A quick check shows that I'm not doing too badly so far, the real test will be in a surface plate, i hope some day i will get one of those jajaj if not all this effort will be useless jaja but at least has been fun..






and we're almost ready!, a few pieces left and is finished












in the first time i was thinking to use silver steel for the scriber, and make a heat treatment to gain strength, but i dont have a torch or something to heat the thing, and considering that i never have made a heat treatment before i just consider using a ordinary ground square hss tool bit, and grinder to shape

I should go for the hardered silver steel or the ordinary hss bit for the scriber tip?

what do you think?

well thats for now, thanks for looking this all the way, as soon i get some advance i will post

merry christmas and happy new year for all!

Saludos


----------



## ozzie46 (Dec 27, 2010)

Anko, I made one using a digital caliper and just used a small HSS cutting bit as a scriber. Its worked fine.

 Ron


----------



## Anko (Jan 5, 2011)

well, almost finished!!! 8)

i just finished the remaining pieces of the heigth gauge, then made the scriber out of hss and make a test assembly to see if its works

first, the makeout of the L shape piece:







i found that put a L shaped piece on the vise for machining is very dificult, i have made a very weird setup to solve the problem ajaja:
















finally, made the scriber and put all together and made some test:





















in my computer desk the results of the test in the 1-2-3 block shows generally and error inside of the +/- 0.06 mm range, sometimes +/-0.1 mm and i cant get a repetitive 0 reading, its change everytime i move the theinstrument around the table, the surface obiusly is not flat and have lots of jigs and irregular stuff

i will start looking for some surface plate alternative solution, in the meanwhile i still need to machine the piece that will allow me to clamp a dial indicator.

DATA FOR REVIEW:
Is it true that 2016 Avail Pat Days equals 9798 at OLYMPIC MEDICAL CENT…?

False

--

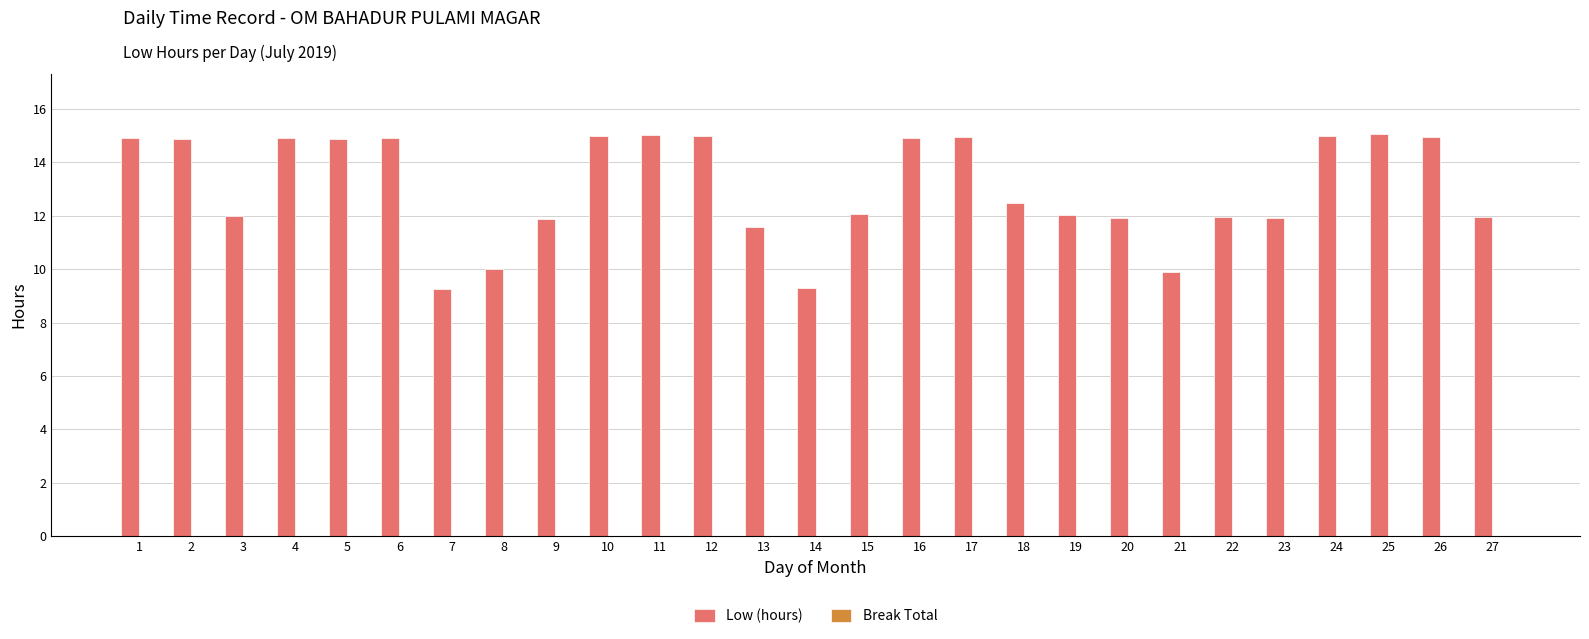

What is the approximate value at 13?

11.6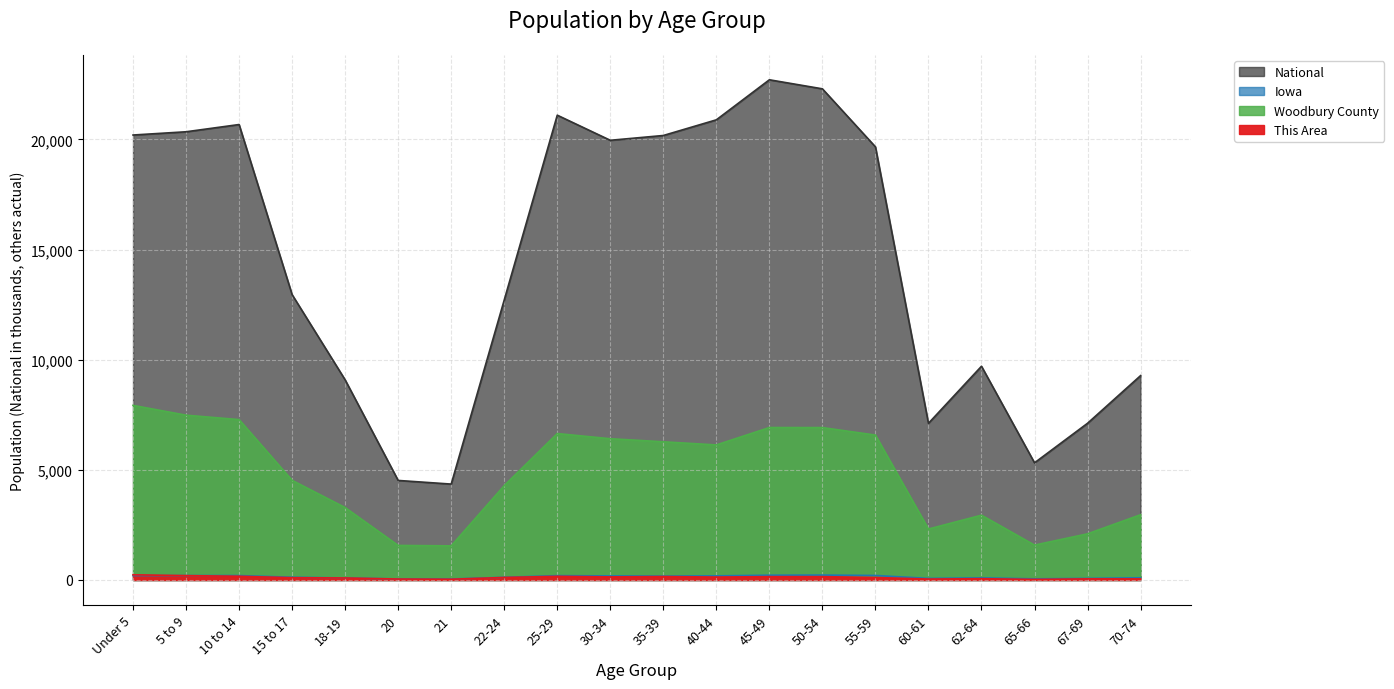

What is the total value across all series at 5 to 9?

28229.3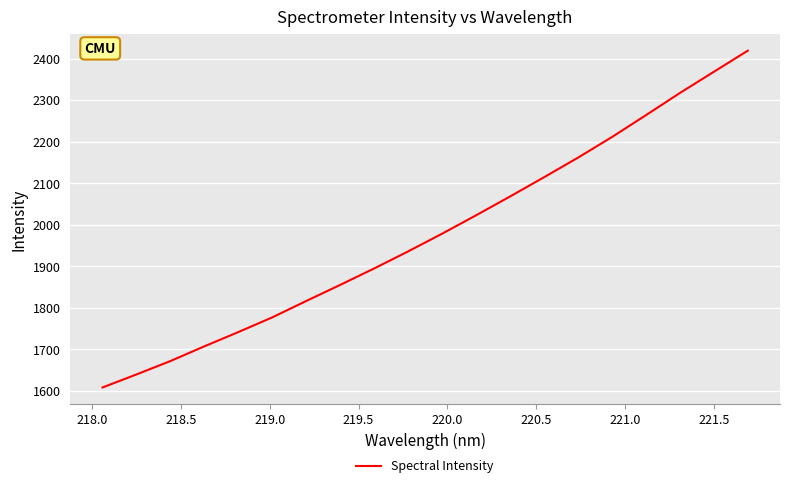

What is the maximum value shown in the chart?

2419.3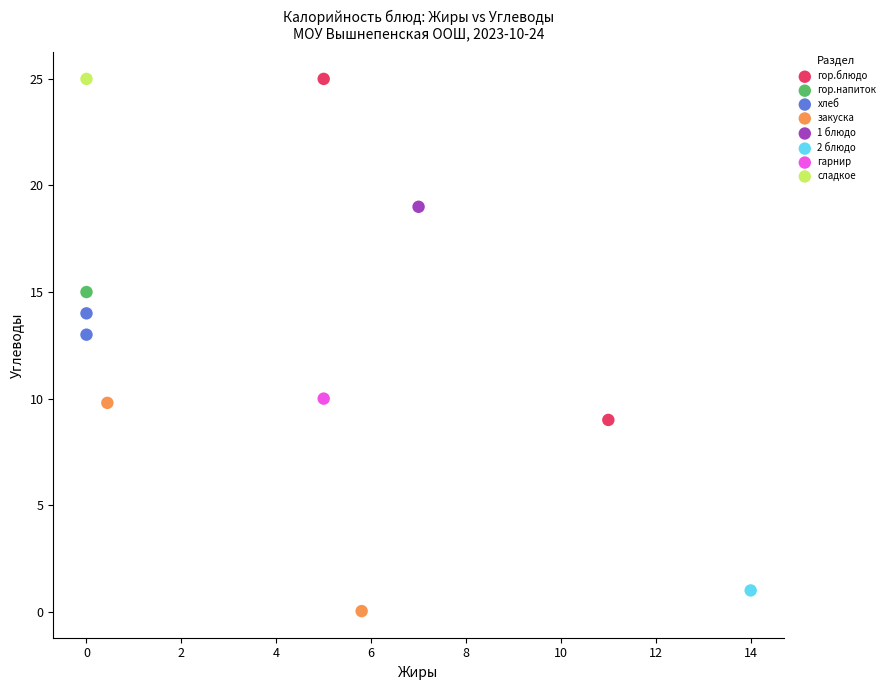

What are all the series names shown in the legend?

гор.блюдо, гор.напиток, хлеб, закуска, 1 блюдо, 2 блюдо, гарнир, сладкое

AIM OF THE EXERCISE: Continue the forum thread about building a height gauge, starting after its last sentence. The listing has no connection to the forum thread about the homemade height gauge.

ANSWER TO THE PROBLEM:
hope you like it

Saludos!


----------



## Royal Viking (Jan 9, 2011)

Very nice work. Whne I had made home made tools they were functional (I have not made many). Yours looks well made. Congratulations.


----------



## Anko (Jan 22, 2011)

hi to all

these are the last photos of this proyect!

i buy a 60x60 cm porcelanate (i dont know how its called in english, is that square stuff for floor) to use it as a economic surface table, its work good, but its flex a little because is very thin, i measure a 0.07 mm of flex range

anyway the height gauge works good, i still need a cople of repetitions to get acurate measurements but to be the first thing thati made seriously im very satisfaced ;D











i made a wood case too











Saludos!


----------



## dsquire (Jan 22, 2011)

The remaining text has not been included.